Hello,
We try to execute the distributed training on 32 nodes and each node can access 4 gpus. However, the code shows the RuntimeError: Socket Timeout
for a specific epoch as follows:
Accuracy of the network on the 50000 test images: 0.6%
Max accuracy: 0.56%
Epoch: [3] [ 0/78] eta: 0:05:17 lr: 0.006401 loss: 6.8356 (6.8356) time: 4.0712 data: 1.9933 max mem: 12282
Epoch: [3] [10/78] eta: 0:00:59 lr: 0.006401 loss: 6.8580 (6.8624) time: 0.8734 data: 0.1814 max mem: 12282
WARNING:torch.distributed.elastic.multiprocessing.api:Sending process 4286 closing signal SIGTERM
WARNING:torch.distributed.elastic.multiprocessing.api:Sending process 4287 closing signal SIGTERM
WARNING:torch.distributed.elastic.multiprocessing.api:Sending process 4289 closing signal SIGTERM
ERROR:torch.distributed.elastic.multiprocessing.api:failed (exitcode: 1) local_rank: 2 (pid: 4288) of binary: /global/homes/z/zw241/.conda/envs/pt-1.9/bin/python
ERROR:torch.distributed.elastic.agent.server.api:Error waiting on exit barrier. Elapsed: 313.7377507686615 seconds
Traceback (most recent call last):
File "/global/homes/z/zw241/.conda/envs/pt-1.9/lib/python3.7/site-packages/torch/distributed/elastic/agent/server/api.py", line 904, in _exit_barrier
barrier_timeout=self._exit_barrier_timeout,
File "/global/homes/z/zw241/.conda/envs/pt-1.9/lib/python3.7/site-packages/torch/distributed/elastic/utils/store.py", line 67, in barrier
synchronize(store, data, rank, world_size, key_prefix, barrier_timeout)

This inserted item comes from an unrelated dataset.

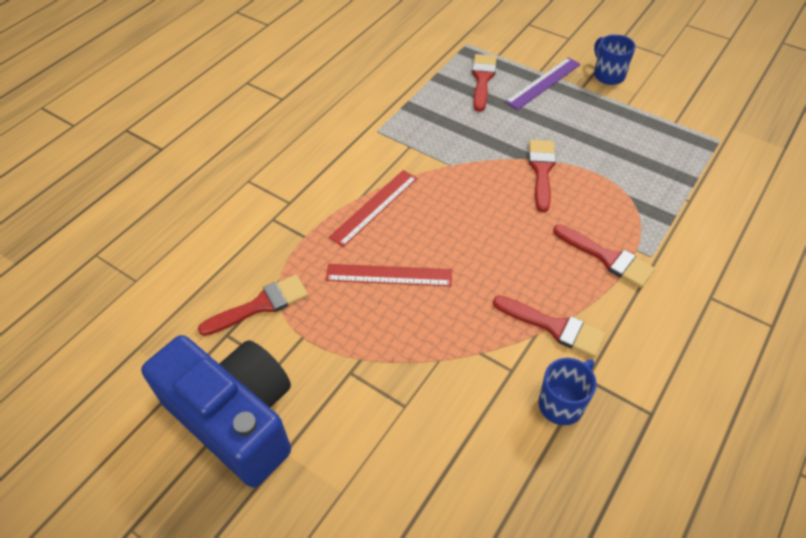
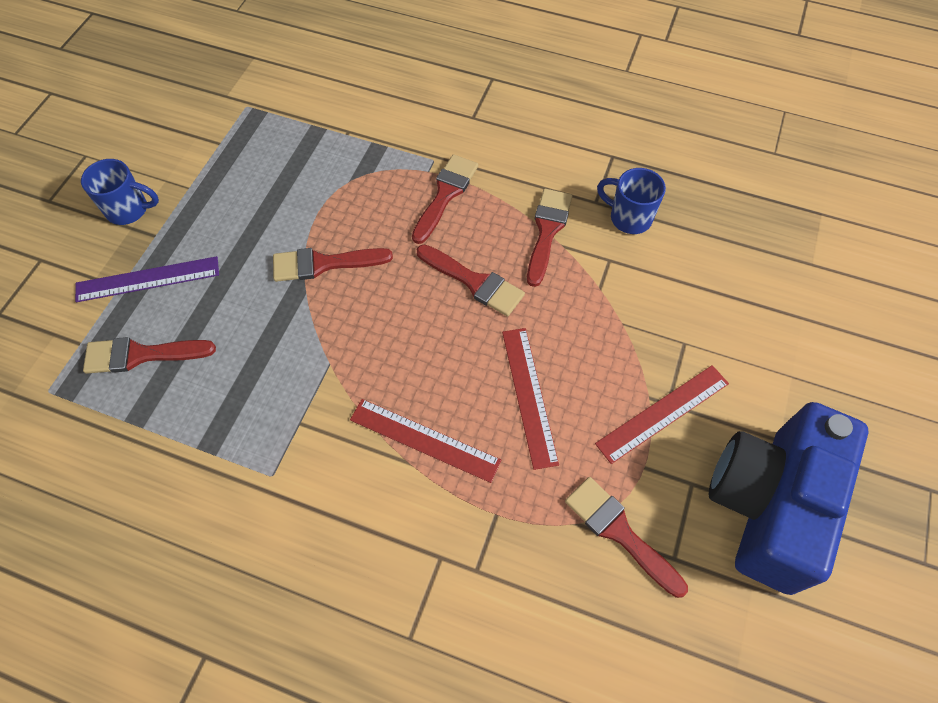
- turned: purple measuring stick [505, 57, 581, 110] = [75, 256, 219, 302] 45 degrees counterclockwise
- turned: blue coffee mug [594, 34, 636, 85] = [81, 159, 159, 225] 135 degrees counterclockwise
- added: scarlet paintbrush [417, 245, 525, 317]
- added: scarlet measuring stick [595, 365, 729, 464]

File "/global/homes/z/zw241/.conda/envs/pt-1.9/lib/python3.7/site-packages/torch/distributed/elastic/utils/store.py", line 53, in synchronize
agent_data = get_all(store, key_prefix, world_size)
File "/global/homes/z/zw241/.conda/envs/pt-1.9/lib/python3.7/site-packages/torch/distributed/elastic/utils/store.py", line 31, in get_all
data = store.get(f"{prefix}{idx}")
RuntimeError: Socket Timeout
Traceback (most recent call last):
File "/global/homes/z/zw241/.conda/envs/pt-1.9/lib/python3.7/runpy.py", line 193, in _run_module_as_main
"__main__", mod_spec)
File "/global/homes/z/zw241/.conda/envs/pt-1.9/lib/python3.7/runpy.py", line 85, in _run_code
exec(code, run_globals)
File "/global/homes/z/zw241/.conda/envs/pt-1.9/lib/python3.7/site-packages/torch/distributed/launch.py", line 193, in <module>
main()
File "/global/homes/z/zw241/.conda/envs/pt-1.9/lib/python3.7/site-packages/torch/distributed/launch.py", line 189, in main
launch(args)
File "/global/homes/z/zw241/.conda/envs/pt-1.9/lib/python3.7/site-packages/torch/distributed/launch.py", line 174, in launch
run(args)
File "/global/homes/z/zw241/.conda/envs/pt-1.9/lib/python3.7/site-packages/torch/distributed/run.py", line 713, in run
)(*cmd_args)
File "/global/homes/z/zw241/.conda/envs/pt-1.9/lib/python3.7/site-packages/torch/distributed/launcher/api.py", line 131, in __call__
return launch_agent(self._config, self._entrypoint, list(args))
File "/global/homes/z/zw241/.conda/envs/pt-1.9/lib/python3.7/site-packages/torch/distributed/launcher/api.py", line 261, in launch_agent
failures=result.failures,
torch.distributed.elastic.multiprocessing.errors.ChildFailedError:
We are not sure whether it is the issue of the platform or the issue of the pytorch library. We tried the 16 nodes and 8 nodes for the same training process, which looks good. Thanks for your help!